In fact, simplicity, religion and tradition were the keys to his life as the Lacandon leader, qualities which helped him unite the people through his cosmological tales and encourage his community to maintain their traditions, values and culture, even as modernity encroached into their territory and threatened their way of life. It was ultimately his influence that helped the Najá based Hach Winik community stave off external influence for so much longer than surrounding areas.
However, as well as being a spiritual leader amongst the Hach Winik, as the Lacandon are known in their native language, Chan K’in Viejo was also a fairly political figure too, denouncing theft and tree felling in their community at the hands of outsiders. He was also a proponent of the Lacandon language.

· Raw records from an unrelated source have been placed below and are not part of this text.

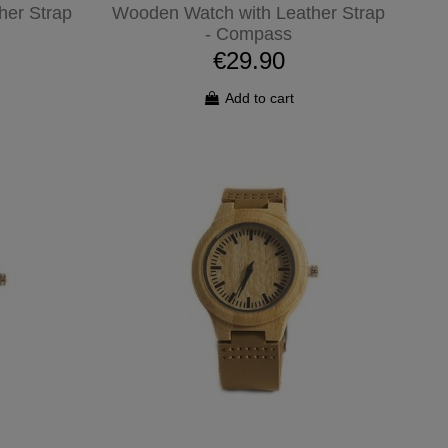
her Strap
Wooden Watch with Leather Strap
- Compass
€29.90
Add to cart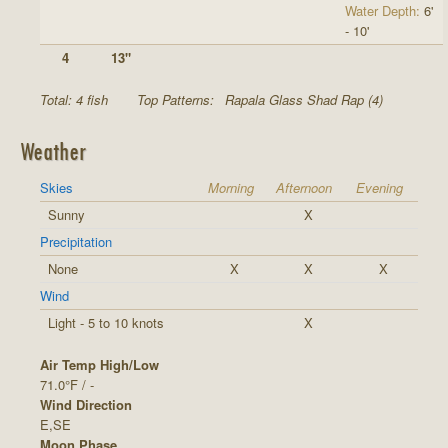
Water Depth:
6'
- 10'
4
13"
Total: 4 fish
Top Patterns:
Rapala Glass Shad Rap (4)
Weather
Skies
Morning
Afternoon
Evening
Sunny
X
Precipitation
None
X
X
X
Wind
Light - 5 to 10 knots
X
Air Temp High/Low
71.0°F / -
Wind Direction
E,SE
Moon Phase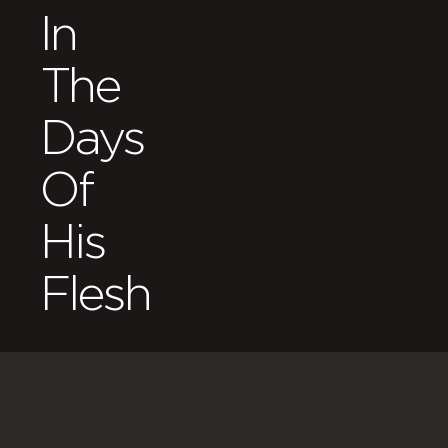
In
The
Days
Of
His
Flesh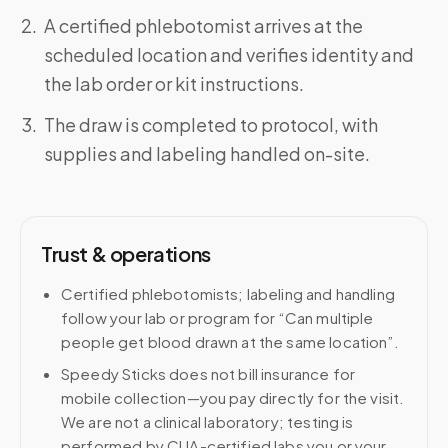
A certified phlebotomist arrives at the
scheduled location and verifies identity and
the lab order or kit instructions.
The draw is completed to protocol, with
supplies and labeling handled on-site.
Trust & operations
Certified phlebotomists; labeling and handling
follow your lab or program for “Can multiple
people get blood drawn at the same location”.
Speedy Sticks does not bill insurance for
mobile collection—you pay directly for the visit.
We are not a clinical laboratory; testing is
performed by CLIA-certified labs you or your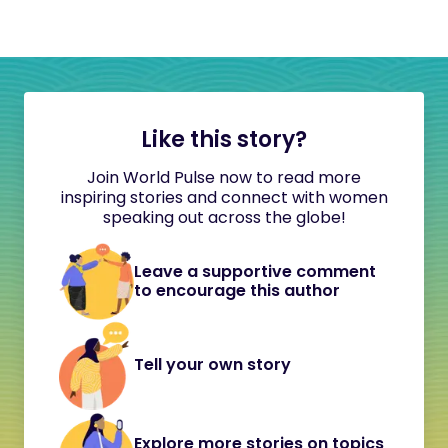
Like this story?
Join World Pulse now to read more
inspiring stories and connect with women
speaking out across the globe!
Leave a supportive comment
to encourage this author
Tell your own story
Explore more stories on topics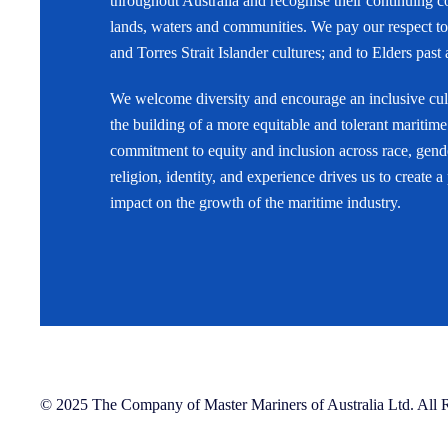
throughout Australia and recognise their continuing c
lands, waters and communities. We pay our respect to
and Torres Strait Islander cultures; and to Elders past
We welcome diversity and encourage an inclusive cult
the building of a more equitable and tolerant maritime
commitment to equity and inclusion across race, gende
religion, identity, and experience drives us to create a
impact on the growth of the maritime industry.
© 2025 The Company of Master Mariners of Australia Ltd. All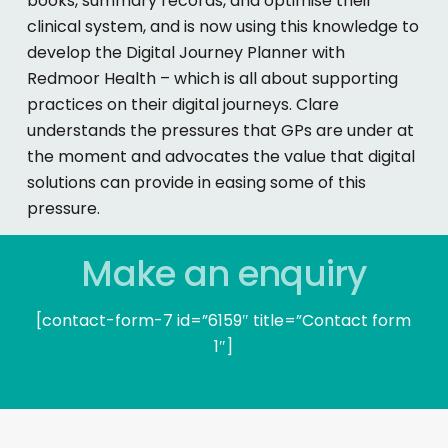
books, summary records, and optimise their
clinical system, and is now using this knowledge to
develop the Digital Journey Planner with
Redmoor Health – which is all about supporting
practices on their digital journeys. Clare
understands the pressures that GPs are under at
the moment and advocates the value that digital
solutions can provide in easing some of this
pressure.
Make an enquiry
[contact-form-7 id=”6159″ title=”Contact form
1″]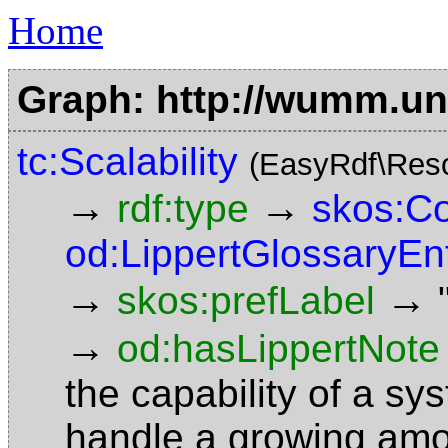
Home
Graph: http://wumm.uni
tc:Scalability
(EasyRdf\Res
→
→
rdf:type
skos:C
od:LippertGlossaryEn
→
→
skos:prefLabel
→
od:hasLippertNote
the capability of a sy
handle a growing amoun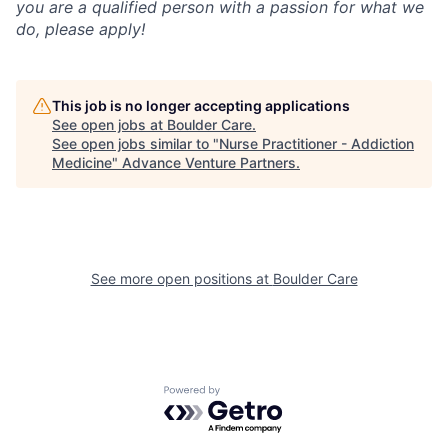
you are a qualified person with a passion for what we
do, please apply!
This job is no longer accepting applications
See open jobs at
Boulder Care
.
See open jobs similar to "
Nurse Practitioner - Addiction
Medicine
"
Advance Venture Partners
.
See more open positions at
Boulder Care
Powered by Getro.com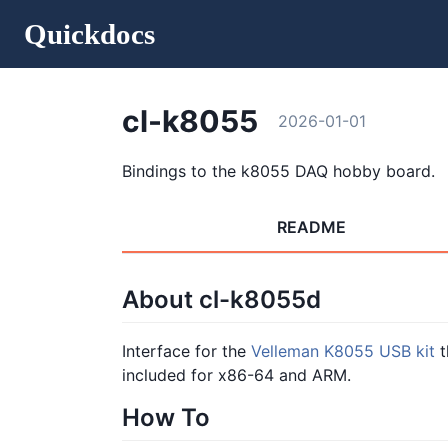
Quickdocs
cl-k8055
2026-01-01
Bindings to the k8055 DAQ hobby board.
README
About cl-k8055d
Interface for the
Velleman K8055 USB kit
t
included for x86-64 and ARM.
How To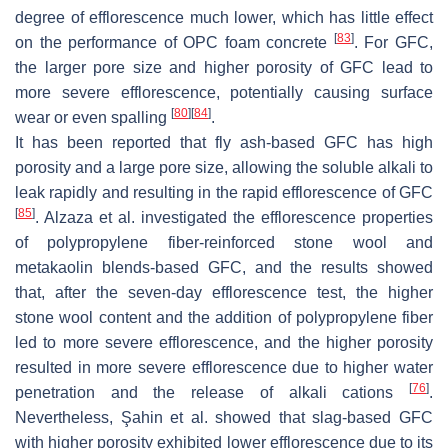
degree of efflorescence much lower, which has little effect
[
83
]
on the performance of OPC foam concrete
. For GFC,
the larger pore size and higher porosity of GFC lead to
more severe efflorescence, potentially causing surface
[
80
]
[
84
]
wear or even spalling
.
It has been reported that fly ash-based GFC has high
porosity and a large pore size, allowing the soluble alkali to
leak rapidly and resulting in the rapid efflorescence of GFC
[
85
]
. Alzaza et al. investigated the efflorescence properties
of polypropylene fiber-reinforced stone wool and
metakaolin blends-based GFC, and the results showed
that, after the seven-day efflorescence test, the higher
stone wool content and the addition of polypropylene fiber
led to more severe efflorescence, and the higher porosity
resulted in more severe efflorescence due to higher water
[
76
]
penetration and the release of alkali cations
.
Nevertheless, Şahin et al. showed that slag-based GFC
with higher porosity exhibited lower efflorescence due to its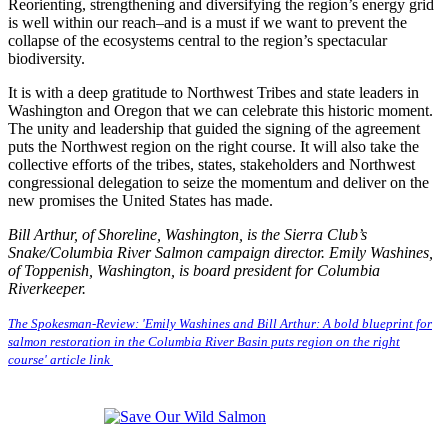
Reorienting, strengthening and diversifying the region’s energy grid
is well within our reach–and is a must if we want to prevent the
collapse of the ecosystems central to the region’s spectacular
biodiversity.
It is with a deep gratitude to Northwest Tribes and state leaders in
Washington and Oregon that we can celebrate this historic moment.
The unity and leadership that guided the signing of the agreement
puts the Northwest region on the right course. It will also take the
collective efforts of the tribes, states, stakeholders and Northwest
congressional delegation to seize the momentum and deliver on the
new promises the United States has made.
Bill Arthur, of Shoreline, Washington, is the Sierra Club’s
Snake/Columbia River Salmon campaign director. Emily Washines,
of Toppenish, Washington, is board president for Columbia
Riverkeeper.
The Spokesman-Review: 'Emily Washines and Bill Arthur: A bold blueprint for
salmon restoration in the Columbia River Basin puts region on the right
course' article link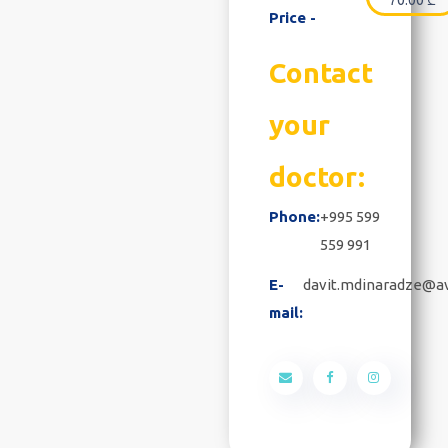
Price -
Contact
your
doctor:
Phone:
+995 599
559 991
E-
davit.mdinaradze@av
mail: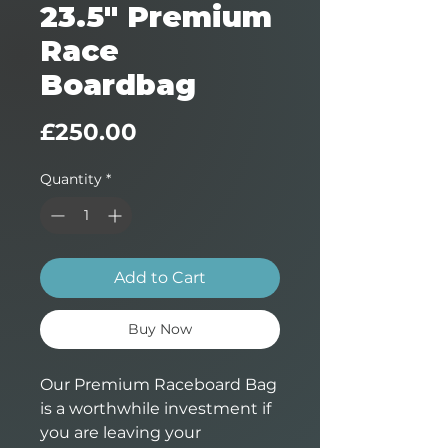
23.5" Premium
Race
Boardbag
Price
£250.00
Quantity
*
Add to Cart
Buy Now
Our Premium Raceboard Bag
is a worthwhile investment if
you are leaving your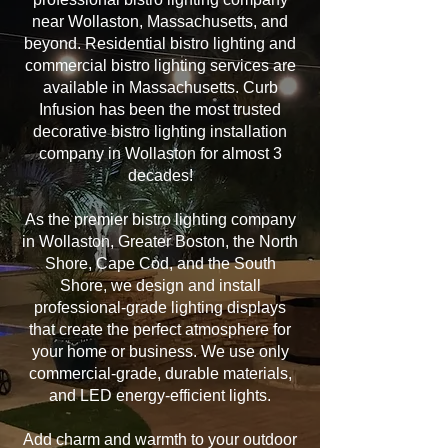
near Wollaston, Massachusetts, and
beyond. Residential bistro lighting and
commercial bistro lighting services are
available in Massachusetts. Curb
Infusion has been the most trusted
decorative bistro lighting installation
company in Wollaston for almost 3
decades!
As the premier bistro lighting company
in Wollaston, Greater Boston, the North
Shore, Cape Cod, and the South
Shore, we design and install
professional-grade lighting displays
that create the perfect atmosphere for
your home or business. We use only
commercial-grade, durable materials,
and LED energy-efficient lights.
Add charm and warmth to your outdoor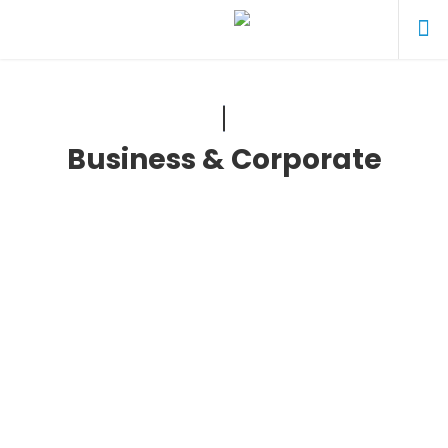
Business & Corporate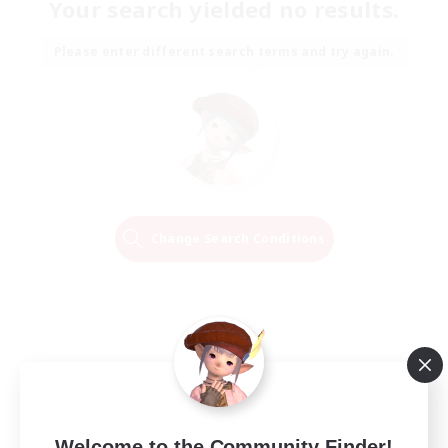
Your search yielded no results.
Please enter different search terms and try again.
Change Search Conditions
Welcome to the Community Finder!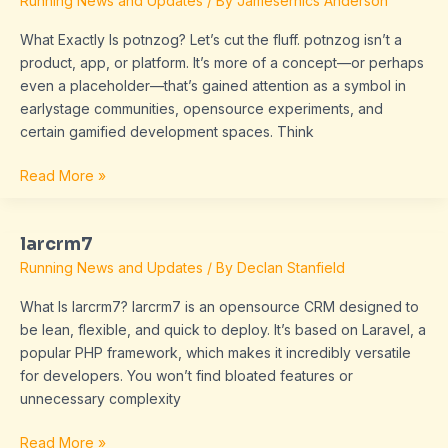
Running News and Updates
/ By
Jamesernics Anderson
What Exactly Is potnzog? Let’s cut the fluff. potnzog isn’t a
product, app, or platform. It’s more of a concept—or perhaps
even a placeholder—that’s gained attention as a symbol in
earlystage communities, opensource experiments, and
certain gamified development spaces. Think
Read More »
larcrm7
larcrm7
Running News and Updates
/ By
Declan Stanfield
What Is larcrm7? larcrm7 is an opensource CRM designed to
be lean, flexible, and quick to deploy. It’s based on Laravel, a
popular PHP framework, which makes it incredibly versatile
for developers. You won’t find bloated features or
unnecessary complexity
Read More »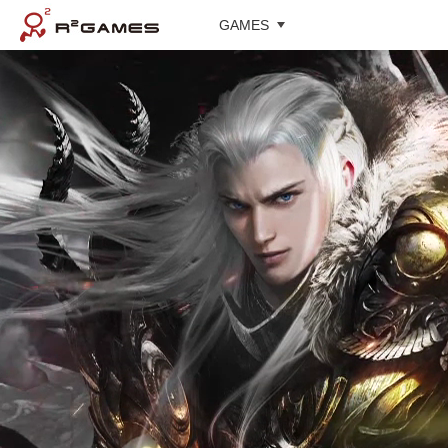
GAMES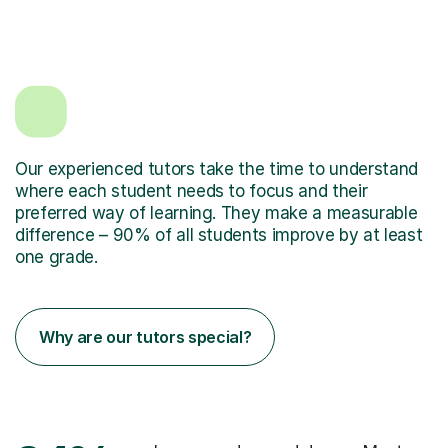
Our experienced tutors take the time to understand
where each student needs to focus and their
preferred way of learning. They make a measurable
difference – 90% of all students improve by at least
one grade.
Why are our tutors special?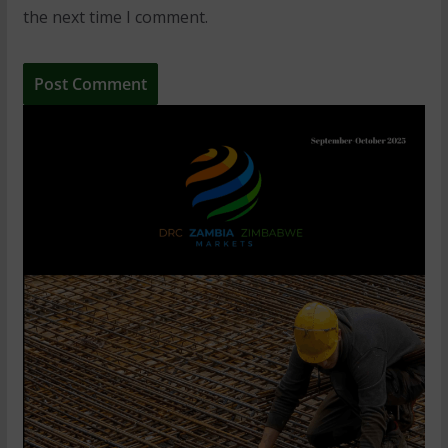
the next time I comment.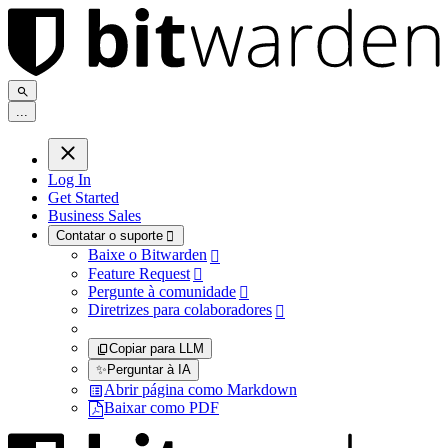
.
.
.
Log In
Get Started
Business Sales
Contatar o suporte

Baixe o Bitwarden

Feature Request

Pergunte à comunidade

Diretrizes para colaboradores

Copiar para LLM
✨
Perguntar à IA
Abrir página como Markdown
Baixar como PDF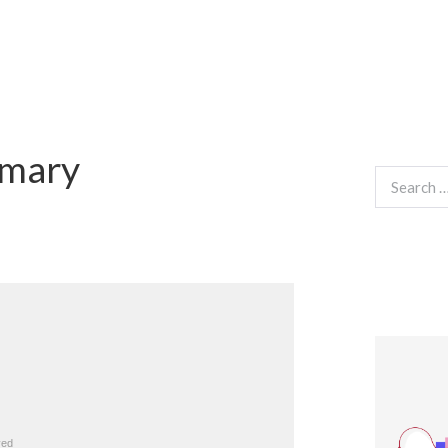
mmary
Search
for: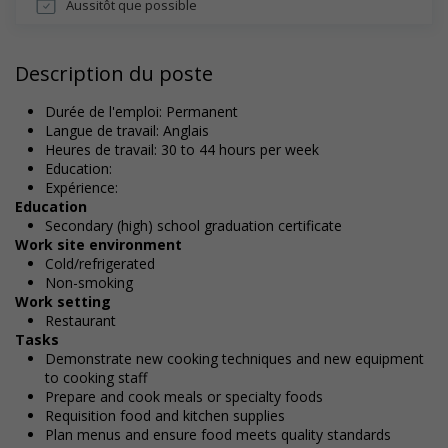
Aussitôt que possible
Description du poste
Durée de l'emploi: Permanent
Langue de travail: Anglais
Heures de travail: 30 to 44 hours per week
Education:
Expérience:
Education
Secondary (high) school graduation certificate
Work site environment
Cold/refrigerated
Non-smoking
Work setting
Restaurant
Tasks
Demonstrate new cooking techniques and new equipment
to cooking staff
Prepare and cook meals or specialty foods
Requisition food and kitchen supplies
Plan menus and ensure food meets quality standards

After his death in December 1996, Chan K’in Viejo was survived by his 21 children and two of his wives, Koh and Maria Koh, according to a New York Times report from 1997, although varying sources claim he had either 13, 17 or 21 children and up to four wives in his lifetime. Similarly, reports of his true age vary wildly; some claim he was 96 when he passed away, although others say he fathered his last child aged 99 or 100, and one of his sons suggested he was 104 at the times of his death. Various legends surrounding this fascinating figure even claim he lived to be as old as 120, and never sprouted a grey hair.
Despite some asserting that Chan K’in Viejo converted to Christianity before his death, his community and family strongly deny that ever having happened, and he remains somewhat of a Pagan icon for the Lacandones, who dismantled his house and refused to elect a successor to the position in a mark of respect.
However, although he was a highly revered figure in Najá’s (Nahá) Lacandon community, it wasn’t until the arrival of Swiss photographer Trudi Blom in the 1940s that the instantly recognisable appearance of Chan K’in Viejo with his long hair and white tunic was brought to a wider global audience. Her five decade long photographic documentation of both the Mayan cultures of Chiapas, as well as the man she considered her best friend (Blom and her husband were eventually laid to rest next to Chan K’in Viejo in the Lacandon jungle) was legendary and, from an anthropological standpoint, invaluable.
The Lacandon tribe still exists in eastern Chiapas to this day, and Chan K’in Viejo’s sons continue to be part of it. However, modern day Lacandones lead a far less isolated jungle life of hunting and farming, instead dwelling in fewer but larger groups and switching bow and arrows for guns and televisions. Similarly, their religious lifestyle, which involved regular pilgrimages to sites such as Bonampak and Yaxchilán, has all but been forgotten due to the meddling of North American evangelist groups, despite the Lacandones having resisted Hispanicisation and the loss of their indigenous culture for centuries.
Therefore, due to his devoutness, wisdom and preservation of traditional culture, Chan K’in Viejo has been immortalised in popular culture as the last true spiritual leader of the Hach Winik and one of the most respected indigenous figures in Mexico.